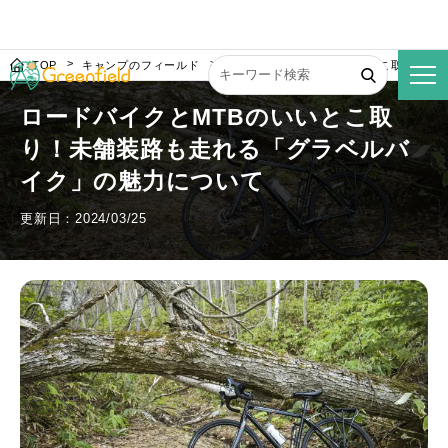
TOP
キャンプのフィールド
ロードバイクとMTBのいいとこ取り！未
ロードバイクとMTBのいいとこ取
り！未舗装路も走れる「グラベルバ
イク」の魅力について
更新日：2024/03/25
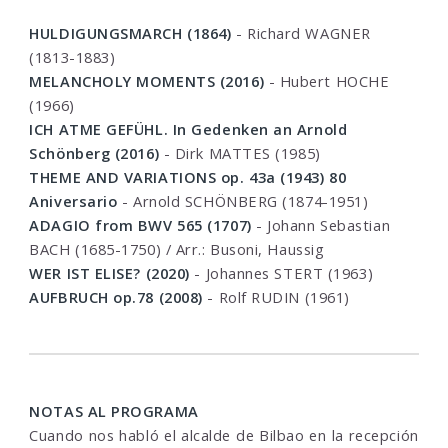
HULDIGUNGSMARCH (1864)
- Richard WAGNER
(1813-1883)
MELANCHOLY MOMENTS (2016)
- Hubert HOCHE
(1966)
ICH ATME GEFÜHL. In Gedenken an Arnold
Schönberg (2016)
- Dirk MATTES (1985)
THEME AND VARIATIONS op. 43a (1943) 80
Aniversario
- Arnold SCHÖNBERG (1874-1951)
ADAGIO from BWV 565 (1707)
- Johann Sebastian
BACH (1685-1750) / Arr.: Busoni, Haussig
WER IST ELISE? (2020)
- Johannes STERT (1963)
AUFBRUCH op.78 (2008)
- Rolf RUDIN (1961)
NOTAS AL PROGRAMA
Cuando nos habló el alcalde de Bilbao en la recepción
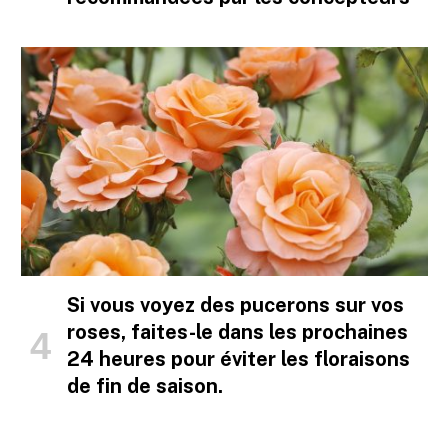
Si vous voyez des pucerons sur vos
roses, faites-le dans les prochaines
24 heures pour éviter les floraisons
de fin de saison.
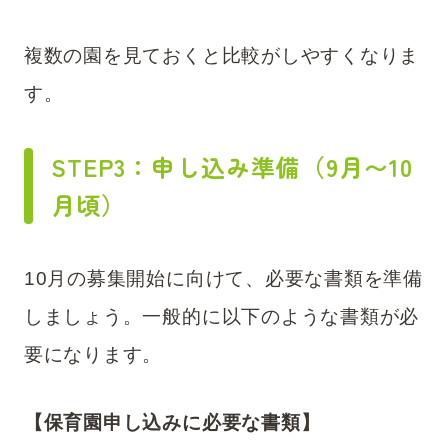
​​複数の園を見ておくと比較がしやすくなりま
す。
STEP3：申し込み準備（9月〜10
月頃
）
10月の募集開始に向けて、必要な書類を準備
しましょう。一般的に以下のような書類が必
要になります。
【保育園申し込みに必要な書類】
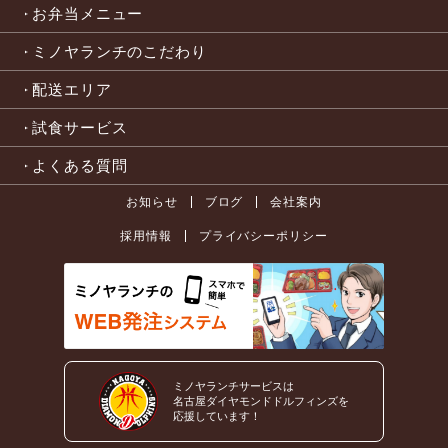
お弁当メニュー
ミノヤランチのこだわり
配送エリア
試食サービス
よくある質問
お知らせ
ブログ
会社案内
採用情報
プライバシーポリシー
ミノヤランチサービスは
名古屋ダイヤモンドドルフィンズを
応援しています！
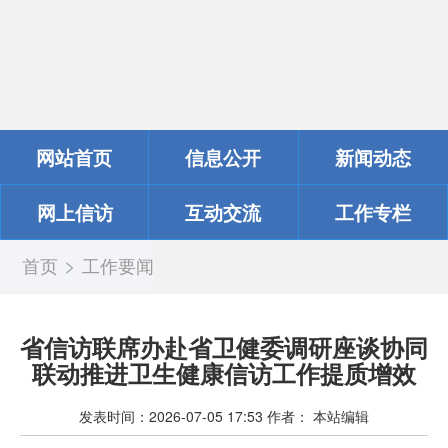
网站首页
信息公开
新闻动态
网上信访
互动交流
工作专栏
>
首页
工作要闻
省信访联席办赴省卫健委调研座谈协同
联动推进卫生健康信访工作提质增效
发表时间：
2026-07-05 17:53
作者：
本站编辑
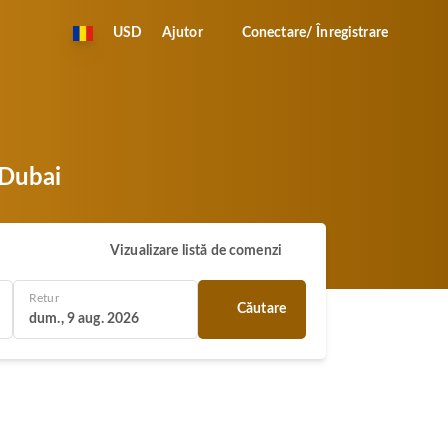
USD
Ajutor
Conectare/ Înregistrare
 Dubai
Vizualizare listă de comenzi
Retur
Căutare
dum., 9 aug. 2026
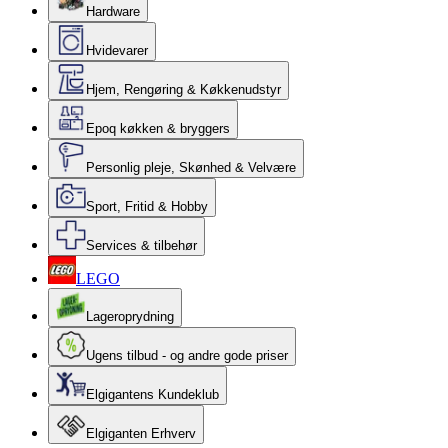
Hardware
Hvidevarer
Hjem, Rengøring & Køkkenudstyr
Epoq køkken & bryggers
Personlig pleje, Skønhed & Velvære
Sport, Fritid & Hobby
Services & tilbehør
LEGO
Lageroprydning
Ugens tilbud - og andre gode priser
Elgigantens Kundeklub
Elgiganten Erhverv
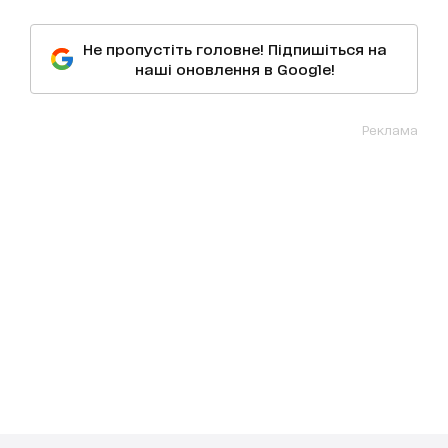
Не пропустіть головне! Підпишіться на
наші оновлення в Google!
Реклама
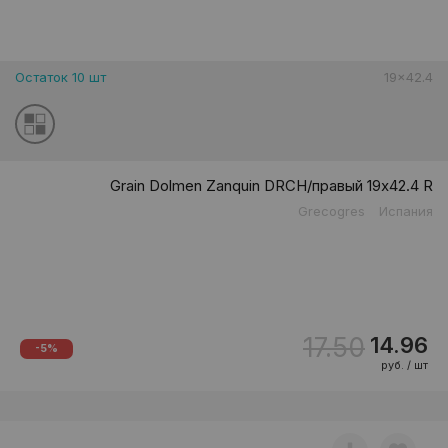
Остаток 10 шт
19x42.4
Grain Dolmen Zanquin DRCH/правый 19x42.4 R
Grecogres
Испания
17.50
14.96
-5%
руб. / шт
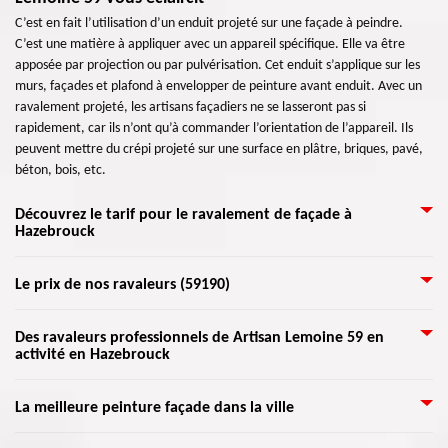
C’est en fait l’utilisation d’un enduit projeté sur une façade à peindre.
C’est une matière à appliquer avec un appareil spécifique. Elle va être
apposée par projection ou par pulvérisation. Cet enduit s’applique sur les
murs, façades et plafond à envelopper de peinture avant enduit. Avec un
ravalement projeté, les artisans façadiers ne se lasseront pas si
rapidement, car ils n’ont qu’à commander l’orientation de l’appareil. Ils
peuvent mettre du crépi projeté sur une surface en plâtre, briques, pavé,
béton, bois, etc.
Découvrez le tarif pour le ravalement de façade à
Hazebrouck
Désirez-vous réaliser un ravalement de votre façade ? Vous ne savez pas
Le prix de nos ravaleurs (59190)
combien cela coûte-t-il ? Pour cela, appelez Artisan Lemoine 59 pour vous
donner un meilleur service de votre pour vos travaux dans ce domaine.
Le ravalement consiste à rénover la façade et les murs extérieurs d’un
Des ravaleurs professionnels de Artisan Lemoine 59 en
Vous pouvez bénéficier de leurs offres au moment où vous le souhaiterez.
activité en Hazebrouck
bâtiment. Toutefois, il ne faut pas changer son style d’origine. Le coût
Ses équipes sont des expertes dans les matières, elles ont été formées
d’intervention est payé par le propriétaire de la maison. Avec Artisan
spécifiquement pour satisfaire les besoins des clients, et accomplir leurs
Lemoine 59, de nombreux travaux peuvent être entrepris avec un
Nous savons tous qu’un ravalement de façade consiste à redonner de
attentes. Donc, découvrez le tarif de votre travail du ravalement de
La meilleure peinture façade dans la ville
ravalement de façade. L’intervention vise également à nettoyer et
l’éclat à toute maison. Certes, il est envisageable de faire le travail sans
façade chez Artisan Lemoine 59.
étanchéifier les murs. Il est exigé par la loi de faire cette opération tous les
l’aide des experts, mais recourir l’aide des ravaleurs formés serait toujours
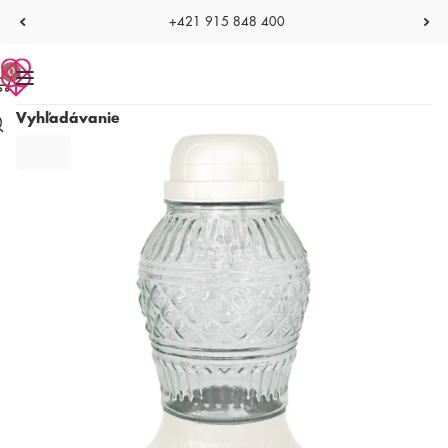
+421 915 848 400
0
Vyhľadávanie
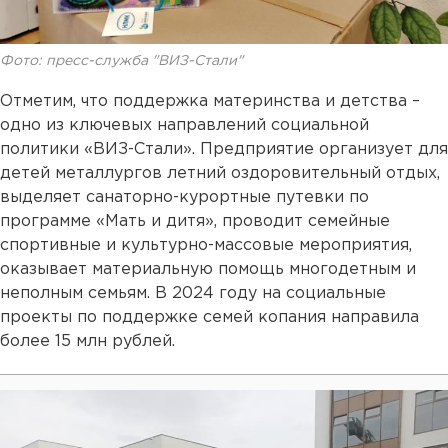
Фото: пресс-служба "ВИЗ-Стали"
Отметим, что поддержка материнства и детства –
одно из ключевых направлений социальной
политики «ВИЗ-Стали». Предприятие организует для
детей металлургов летний оздоровительный отдых,
выделяет санаторно-курортные путевки по
программе «Мать и дитя», проводит семейные
спортивные и культурно-массовые мероприятия,
оказывает материальную помощь многодетным и
неполным семьям. В 2024 году на социальные
проекты по поддержке семей копания направила
более 15 млн рублей.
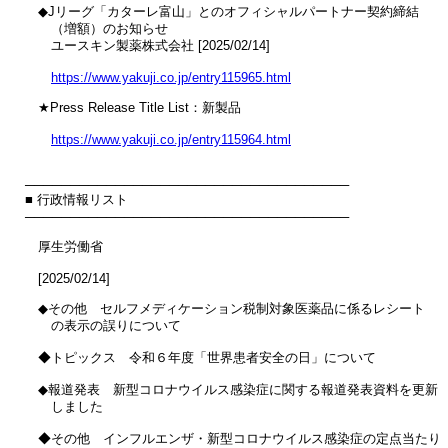
　◆Jリーグ「カターレ富山」とのオフィシャルパートナー契約締結

　　（増額）のお知らせ

　　ユースキン製薬株式会社 [2025/02/14]

https://www.yakuji.co.jp/entry115965.html
　★Press Release Title List：新製品

https://www.yakuji.co.jp/entry115964.html
────────────────────────────────────

■ 行政情報リスト

────────────────────────────────────

　厚生労働省

　[2025/02/14]

　◆その他　セルフメディケーション税制対象医薬品に係るレシート

　　の表示の誤りについて

　◆トピックス　令和６年度「世界患者安全の日」について

　◆報道発表　新型コロナウイルス感染症に関する報道発表資料を更新

　　しました

　◆その他　インフルエンザ・新型コロナウイルス感染症の定点当たり
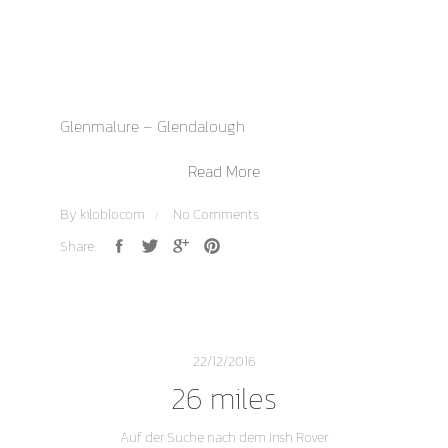
Glenmalure – Glendalough
Read More
By
kiloblocom
No Comments
Share:
22/12/2016
26 miles
Auf der Suche nach dem Irish Rover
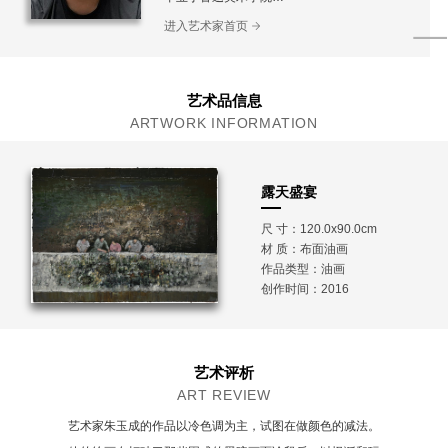
现工作生活于北京
进入艺术家首页
艺术品信息
ARTWORK INFORMATION
露天盛宴
尺 寸：120.0x90.0cm
材 质：
布面油画
作品类型：油画
创作时间：2016
艺术评析
ART REVIEW
艺术家朱玉成的作品以冷色调为主，试图在做颜色的减法。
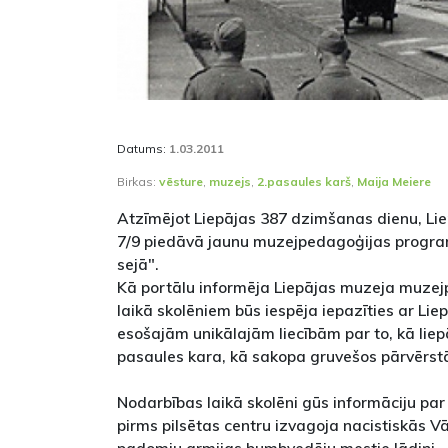
Datums:
1.03.2011
Birkas:
vēsture
,
muzejs
,
2.pasaules karš
,
Maija Meiere
Atzīmējot Liepājas 387 dzimšanas dienu, Lie
7/9 piedāvā jaunu muzejpedagoģijas progra
sejā".
Kā portālu informēja Liepājas muzeja muzej
laikā skolēniem būs iespēja iepazīties ar Li
esošajām unikālajām liecībām par to, kā liep
pasaules kara, kā sakopa gruvešos pārvērstā
Nodarbības laikā skolēni gūs informāciju par 
pirms pilsētas centru izvagoja nacistiskās Vāc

TASK REQUIREMENTS
Repeat only the stretch of data above that runs from the line with "Остаток 10 шт" to the line with "étanchéifier les murs.". Keep both end lines; exclude pictures.

SOLUTION TO THIS TASK
Остаток 10 шт
19x42.4
Grain Dolmen Zanquin DRCH/правый 19x42.4 R
Grecogres
Испания
17.50
14.96
-5%
руб. / шт
C’est en fait l’utilisation d’un enduit projeté sur une façade à peindre.
C’est une matière à appliquer avec un appareil spécifique. Elle va être
apposée par projection ou par pulvérisation. Cet enduit s’applique sur les
murs, façades et plafond à envelopper de peinture avant enduit. Avec un
ravalement projeté, les artisans façadiers ne se lasseront pas si
rapidement, car ils n’ont qu’à commander l’orientation de l’appareil. Ils
peuvent mettre du crépi projeté sur une surface en plâtre, briques, pavé,
béton, bois, etc.
Découvrez le tarif pour le ravalement de façade à
Hazebrouck
Désirez-vous réaliser un ravalement de votre façade ? Vous ne savez pas
Le prix de nos ravaleurs (59190)
combien cela coûte-t-il ? Pour cela, appelez Artisan Lemoine 59 pour vous
donner un meilleur service de votre pour vos travaux dans ce domaine.
Le ravalement consiste à rénover la façade et les murs extérieurs d’un
Des ravaleurs professionnels de Artisan Lemoine 59 en
Vous pouvez bénéficier de leurs offres au moment où vous le souhaiterez.
activité en Hazebrouck
bâtiment. Toutefois, il ne faut pas changer son style d’origine. Le coût
Ses équipes sont des expertes dans les matières, elles ont été formées
d’intervention est payé par le propriétaire de la maison. Avec Artisan
spécifiquement pour satisfaire les besoins des clients, et accomplir leurs
Lemoine 59, de nombreux travaux peuvent être entrepris avec un
Nous savons tous qu’un ravalement de façade consiste à redonner de
attentes. Donc, découvrez le tarif de votre travail du ravalement de
La meilleure peinture façade dans la ville
ravalement de façade. L’intervention vise également à nettoyer et
l’éclat à toute maison. Certes, il est envisageable de faire le travail sans
façade chez Artisan Lemoine 59.
étanchéifier les murs. Il est exigé par la loi de faire cette opération tous les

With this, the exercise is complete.